> Trecho do documento:
--- --- ---

Após acabar com programa REDD, governador atua para salvar acordos com europeus
Em 2 anos, estado perdeu quase R$ 55 milhões por ultrapassar área de floresta devastada; no último quadriênio, Acre atingiu níveis recordes de desmatamento da Amazônia. Mesmo com resultados ruins, Alemanha e Reino Unido prometem manter investimentos
Fabio Pontes
Dos Varadouros de Rio Branco
DEPOIS DE passar os últimos quatro anos conduzindo uma política ambiental desastrosa que levou o Acre a emitir algumas toneladas de Dióxido de Carbono (CO2) e outros gases poluentes na atmosfera – e nas nossas venta, fazendo-nos respirar um ar altamente tóxico – o governador Gladson Cameli (PP) agora tenta correr atrás do prejuízo – em especial o financeiro. Afinal de contas, com as taxas recordes de desmatamento alcançadas pelo Acre durante o primeiro mandato do líder bolsonarista, o estado deixou de receber alguns milhões de euros e libras esterlinas em acordo com os governos da Alemanha e do Reino Unido, através de seu programa de pagamento por serviços ambientais (PSA), o REM/KFW.
Com os líderes europeus dispostos a bancar a política de reconstrução ambiental brasileira, após a posse de Luiz Inácio Lula da Silva (PT) na Presidência, o (ex) governador do agronegócio agora é um dos políticos mais entusiastas do pujante mercado de carbono. Cameli quer vender a quem estiver disposto a pagar todo carbono estocado pela Floresta Amazônica que ainda cobre 86% do território acreano – para a infelicidade da turma do gado.

--- --- ---

(Entradas do conjunto de dados)
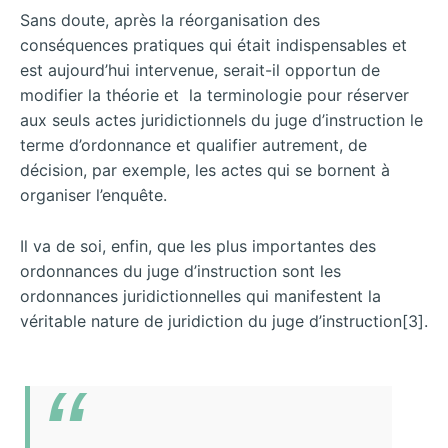
Sans doute, après la réorganisation des
conséquences pratiques qui était indispensables et
est aujourd’hui intervenue, serait-il opportun de
modifier la théorie et la terminologie pour réserver
aux seuls actes juridictionnels du juge d’instruction le
terme d’ordonnance et qualifier autrement, de
décision, par exemple, les actes qui se bornent à
organiser l’enquête.
Il va de soi, enfin, que les plus importantes des
ordonnances du juge d’instruction sont les
ordonnances juridictionnelles qui manifestent la
véritable nature de juridiction du juge d’instruction[3].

--- --- ---

> Instruções das tarefas:
**A.** Responda, com base no trecho sobre o desmatamento no Acre:
(i) Segundo o subtítulo, quanto o estado perdeu em dois anos?
(ii) Qual é o nome do programa de pagamento por serviços ambientais mencionado?
(iii) Que porcentagem do território acreano ainda é coberta pela Floresta Amazônica?
**B.** Traduza para o inglês a seguinte frase do trecho sobre o desmatamento no Acre: "Cameli quer vender a quem estiver disposto a pagar todo carbono estocado pela Floresta Amazônica que ainda cobre 86% do território acreano – para a infelicidade da turma do gado."

> Resultados por tarefa:
**A.**
(i) Quase R$ 55 milhões.
(ii) REM/KFW.
(iii) 86%.

**B.** Cameli wants to sell all the carbon stored by the Amazon Rainforest, which still covers 86% of Acre's territory, to whoever is willing to pay – to the dismay of the cattle crowd.